Records from a data-gathering collection
--*--

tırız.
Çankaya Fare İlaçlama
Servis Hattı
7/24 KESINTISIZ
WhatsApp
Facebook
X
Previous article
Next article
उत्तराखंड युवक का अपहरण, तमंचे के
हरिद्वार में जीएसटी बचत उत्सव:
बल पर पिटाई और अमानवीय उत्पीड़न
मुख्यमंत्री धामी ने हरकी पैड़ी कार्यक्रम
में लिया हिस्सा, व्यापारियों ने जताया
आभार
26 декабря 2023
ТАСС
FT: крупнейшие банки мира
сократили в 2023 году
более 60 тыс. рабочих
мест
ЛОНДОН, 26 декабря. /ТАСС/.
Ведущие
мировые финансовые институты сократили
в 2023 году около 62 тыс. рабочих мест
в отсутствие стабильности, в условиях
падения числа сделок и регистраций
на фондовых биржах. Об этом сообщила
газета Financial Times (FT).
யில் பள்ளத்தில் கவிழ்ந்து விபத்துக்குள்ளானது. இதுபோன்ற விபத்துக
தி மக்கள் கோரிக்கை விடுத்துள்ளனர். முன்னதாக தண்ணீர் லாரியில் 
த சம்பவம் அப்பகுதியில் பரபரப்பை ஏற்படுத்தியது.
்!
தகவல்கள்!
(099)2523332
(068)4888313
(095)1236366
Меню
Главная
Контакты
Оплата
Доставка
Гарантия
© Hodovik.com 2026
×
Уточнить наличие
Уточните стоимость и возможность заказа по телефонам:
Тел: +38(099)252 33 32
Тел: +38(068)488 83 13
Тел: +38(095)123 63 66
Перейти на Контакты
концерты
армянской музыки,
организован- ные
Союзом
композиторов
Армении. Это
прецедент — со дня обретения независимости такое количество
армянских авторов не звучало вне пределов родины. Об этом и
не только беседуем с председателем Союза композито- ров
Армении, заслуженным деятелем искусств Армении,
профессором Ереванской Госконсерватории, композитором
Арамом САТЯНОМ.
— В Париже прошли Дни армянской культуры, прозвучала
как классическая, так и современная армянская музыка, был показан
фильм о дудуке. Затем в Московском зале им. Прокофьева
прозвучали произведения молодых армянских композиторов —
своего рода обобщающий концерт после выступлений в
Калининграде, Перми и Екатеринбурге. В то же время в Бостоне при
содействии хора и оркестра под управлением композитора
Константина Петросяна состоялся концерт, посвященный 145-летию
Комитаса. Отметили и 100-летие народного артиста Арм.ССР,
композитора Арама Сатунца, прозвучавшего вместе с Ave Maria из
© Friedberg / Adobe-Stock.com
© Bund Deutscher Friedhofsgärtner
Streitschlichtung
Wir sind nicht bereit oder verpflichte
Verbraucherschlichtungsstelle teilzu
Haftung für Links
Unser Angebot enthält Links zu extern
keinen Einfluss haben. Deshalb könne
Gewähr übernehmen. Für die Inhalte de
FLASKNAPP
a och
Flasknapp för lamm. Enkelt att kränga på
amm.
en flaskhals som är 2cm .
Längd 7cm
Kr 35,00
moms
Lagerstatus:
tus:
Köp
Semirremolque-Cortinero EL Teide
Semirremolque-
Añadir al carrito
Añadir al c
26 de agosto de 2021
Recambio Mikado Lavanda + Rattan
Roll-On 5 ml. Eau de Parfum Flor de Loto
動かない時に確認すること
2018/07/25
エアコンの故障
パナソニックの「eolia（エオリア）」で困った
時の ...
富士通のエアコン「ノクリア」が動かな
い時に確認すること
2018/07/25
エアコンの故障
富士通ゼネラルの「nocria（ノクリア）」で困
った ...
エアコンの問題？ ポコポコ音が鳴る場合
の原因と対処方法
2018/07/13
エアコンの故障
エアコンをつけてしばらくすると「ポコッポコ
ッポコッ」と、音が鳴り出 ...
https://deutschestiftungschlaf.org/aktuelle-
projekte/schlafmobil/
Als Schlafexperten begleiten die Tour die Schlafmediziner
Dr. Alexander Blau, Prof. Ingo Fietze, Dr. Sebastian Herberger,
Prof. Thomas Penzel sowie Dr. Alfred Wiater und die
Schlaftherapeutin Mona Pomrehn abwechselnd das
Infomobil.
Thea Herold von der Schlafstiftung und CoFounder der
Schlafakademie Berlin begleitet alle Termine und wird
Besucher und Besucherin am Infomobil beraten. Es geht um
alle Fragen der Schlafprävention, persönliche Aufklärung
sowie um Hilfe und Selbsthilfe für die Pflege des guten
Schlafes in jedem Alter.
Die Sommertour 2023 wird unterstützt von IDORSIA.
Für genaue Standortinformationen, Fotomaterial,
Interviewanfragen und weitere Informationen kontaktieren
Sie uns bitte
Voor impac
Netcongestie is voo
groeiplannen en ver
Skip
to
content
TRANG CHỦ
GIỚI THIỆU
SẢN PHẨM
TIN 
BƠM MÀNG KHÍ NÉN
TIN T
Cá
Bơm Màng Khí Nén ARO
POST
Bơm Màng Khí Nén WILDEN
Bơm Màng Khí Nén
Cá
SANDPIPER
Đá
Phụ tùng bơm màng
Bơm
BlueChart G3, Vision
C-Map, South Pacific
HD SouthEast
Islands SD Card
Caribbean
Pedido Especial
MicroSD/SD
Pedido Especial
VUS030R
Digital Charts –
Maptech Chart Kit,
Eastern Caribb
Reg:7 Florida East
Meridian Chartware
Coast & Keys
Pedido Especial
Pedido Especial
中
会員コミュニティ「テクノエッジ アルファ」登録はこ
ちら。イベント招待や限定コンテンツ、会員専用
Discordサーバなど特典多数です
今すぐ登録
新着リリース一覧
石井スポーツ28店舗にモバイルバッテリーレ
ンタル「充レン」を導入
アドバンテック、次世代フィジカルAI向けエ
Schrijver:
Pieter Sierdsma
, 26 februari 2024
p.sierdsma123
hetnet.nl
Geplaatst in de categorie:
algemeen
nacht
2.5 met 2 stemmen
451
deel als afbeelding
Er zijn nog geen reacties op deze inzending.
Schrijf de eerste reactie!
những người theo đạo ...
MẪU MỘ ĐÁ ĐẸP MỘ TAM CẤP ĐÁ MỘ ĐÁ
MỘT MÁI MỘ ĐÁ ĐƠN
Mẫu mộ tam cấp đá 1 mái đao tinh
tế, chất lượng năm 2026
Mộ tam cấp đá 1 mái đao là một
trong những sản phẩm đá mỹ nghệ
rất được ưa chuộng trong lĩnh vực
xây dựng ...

--*--

◆ WORK ITEM
Extract every line of text from the material, copying each one unchanged and keeping the original order.

◆ ANSWER TO THE PROBLEM
tırız.
Çankaya Fare İlaçlama
Servis Hattı
7/24 KESINTISIZ
WhatsApp
Facebook
X
Previous article
Next article
उत्तराखंड युवक का अपहरण, तमंचे के
हरिद्वार में जीएसटी बचत उत्सव:
बल पर पिटाई और अमानवीय उत्पीड़न
मुख्यमंत्री धामी ने हरकी पैड़ी कार्यक्रम
में लिया हिस्सा, व्यापारियों ने जताया
आभार
26 декабря 2023
ТАСС
FT: крупнейшие банки мира
сократили в 2023 году
более 60 тыс. рабочих
мест
ЛОНДОН, 26 декабря. /ТАСС/.
Ведущие
мировые финансовые институты сократили
в 2023 году около 62 тыс. рабочих мест
в отсутствие стабильности, в условиях
падения числа сделок и регистраций
на фондовых биржах. Об этом сообщила
газета Financial Times (FT).
யில் பள்ளத்தில் கவிழ்ந்து விபத்துக்குள்ளானது. இதுபோன்ற விபத்துக
தி மக்கள் கோரிக்கை விடுத்துள்ளனர். முன்னதாக தண்ணீர் லாரியில் 
த சம்பவம் அப்பகுதியில் பரபரப்பை ஏற்படுத்தியது.
்!
தகவல்கள்!
(099)2523332
(068)4888313
(095)1236366
Меню
Главная
Контакты
Оплата
Доставка
Гарантия
© Hodovik.com 2026
×
Уточнить наличие
Уточните стоимость и возможность заказа по телефонам:
Тел: +38(099)252 33 32
Тел: +38(068)488 83 13
Тел: +38(095)123 63 66
Перейти на Контакты
концерты
армянской музыки,
организован- ные
Союзом
композиторов
Армении. Это
прецедент — со дня обретения независимости такое количество
армянских авторов не звучало вне пределов родины. Об этом и
не только беседуем с председателем Союза композито- ров
Армении, заслуженным деятелем искусств Армении,
профессором Ереванской Госконсерватории, композитором
Арамом САТЯНОМ.
— В Париже прошли Дни армянской культуры, прозвучала
как классическая, так и современная армянская музыка, был показан
фильм о дудуке. Затем в Московском зале им. Прокофьева
прозвучали произведения молодых армянских композиторов —
своего рода обобщающий концерт после выступлений в
Калининграде, Перми и Екатеринбурге. В то же время в Бостоне при
содействии хора и оркестра под управлением композитора
Константина Петросяна состоялся концерт, посвященный 145-летию
Комитаса. Отметили и 100-летие народного артиста Арм.ССР,
композитора Арама Сатунца, прозвучавшего вместе с Ave Maria из
© Friedberg / Adobe-Stock.com
© Bund Deutscher Friedhofsgärtner
Streitschlichtung
Wir sind nicht bereit oder verpflichte
Verbraucherschlichtungsstelle teilzu
Haftung für Links
Unser Angebot enthält Links zu extern
keinen Einfluss haben. Deshalb könne
Gewähr übernehmen. Für die Inhalte de
FLASKNAPP
a och
Flasknapp för lamm. Enkelt att kränga på
amm.
en flaskhals som är 2cm .
Längd 7cm
Kr 35,00
moms
Lagerstatus:
tus:
Köp
Semirremolque-Cortinero EL Teide
Semirremolque-
Añadir al carrito
Añadir al c
26 de agosto de 2021
Recambio Mikado Lavanda + Rattan
Roll-On 5 ml. Eau de Parfum Flor de Loto
動かない時に確認すること
2018/07/25
エアコンの故障
パナソニックの「eolia（エオリア）」で困った
時の ...
富士通のエアコン「ノクリア」が動かな
い時に確認すること
2018/07/25
エアコンの故障
富士通ゼネラルの「nocria（ノクリア）」で困
った ...
エアコンの問題？ ポコポコ音が鳴る場合
の原因と対処方法
2018/07/13
エアコンの故障
エアコンをつけてしばらくすると「ポコッポコ
ッポコッ」と、音が鳴り出 ...
https://deutschestiftungschlaf.org/aktuelle-
projekte/schlafmobil/
Als Schlafexperten begleiten die Tour die Schlafmediziner
Dr. Alexander Blau, Prof. Ingo Fietze, Dr. Sebastian Herberger,
Prof. Thomas Penzel sowie Dr. Alfred Wiater und die
Schlaftherapeutin Mona Pomrehn abwechselnd das
Infomobil.
Thea Herold von der Schlafstiftung und CoFounder der
Schlafakademie Berlin begleitet alle Termine und wird
Besucher und Besucherin am Infomobil beraten. Es geht um
alle Fragen der Schlafprävention, persönliche Aufklärung
sowie um Hilfe und Selbsthilfe für die Pflege des guten
Schlafes in jedem Alter.
Die Sommertour 2023 wird unterstützt von IDORSIA.
Für genaue Standortinformationen, Fotomaterial,
Interviewanfragen und weitere Informationen kontaktieren
Sie uns bitte
Voor impac
Netcongestie is voo
groeiplannen en ver
Skip
to
content
TRANG CHỦ
GIỚI THIỆU
SẢN PHẨM
TIN 
BƠM MÀNG KHÍ NÉN
TIN T
Cá
Bơm Màng Khí Nén ARO
POST
Bơm Màng Khí Nén WILDEN
Bơm Màng Khí Nén
Cá
SANDPIPER
Đá
Phụ tùng bơm màng
Bơm
BlueChart G3, Vision
C-Map, South Pacific
HD SouthEast
Islands SD Card
Caribbean
Pedido Especial
MicroSD/SD
Pedido Especial
VUS030R
Digital Charts –
Maptech Chart Kit,
Eastern Caribb
Reg:7 Florida East
Meridian Chartware
Coast & Keys
Pedido Especial
Pedido Especial
中
会員コミュニティ「テクノエッジ アルファ」登録はこ
ちら。イベント招待や限定コンテンツ、会員専用
Discordサーバなど特典多数です
今すぐ登録
新着リリース一覧
石井スポーツ28店舗にモバイルバッテリーレ
ンタル「充レン」を導入
アドバンテック、次世代フィジカルAI向けエ
Schrijver:
Pieter Sierdsma
, 26 februari 2024
p.sierdsma123
hetnet.nl
Geplaatst in de categorie:
algemeen
nacht
2.5 met 2 stemmen
451
deel als afbeelding
Er zijn nog geen reacties op deze inzending.
Schrijf de eerste reactie!
những người theo đạo ...
MẪU MỘ ĐÁ ĐẸP MỘ TAM CẤP ĐÁ MỘ ĐÁ
MỘT MÁI MỘ ĐÁ ĐƠN
Mẫu mộ tam cấp đá 1 mái đao tinh
tế, chất lượng năm 2026
Mộ tam cấp đá 1 mái đao là một
trong những sản phẩm đá mỹ nghệ
rất được ưa chuộng trong lĩnh vực
xây dựng ...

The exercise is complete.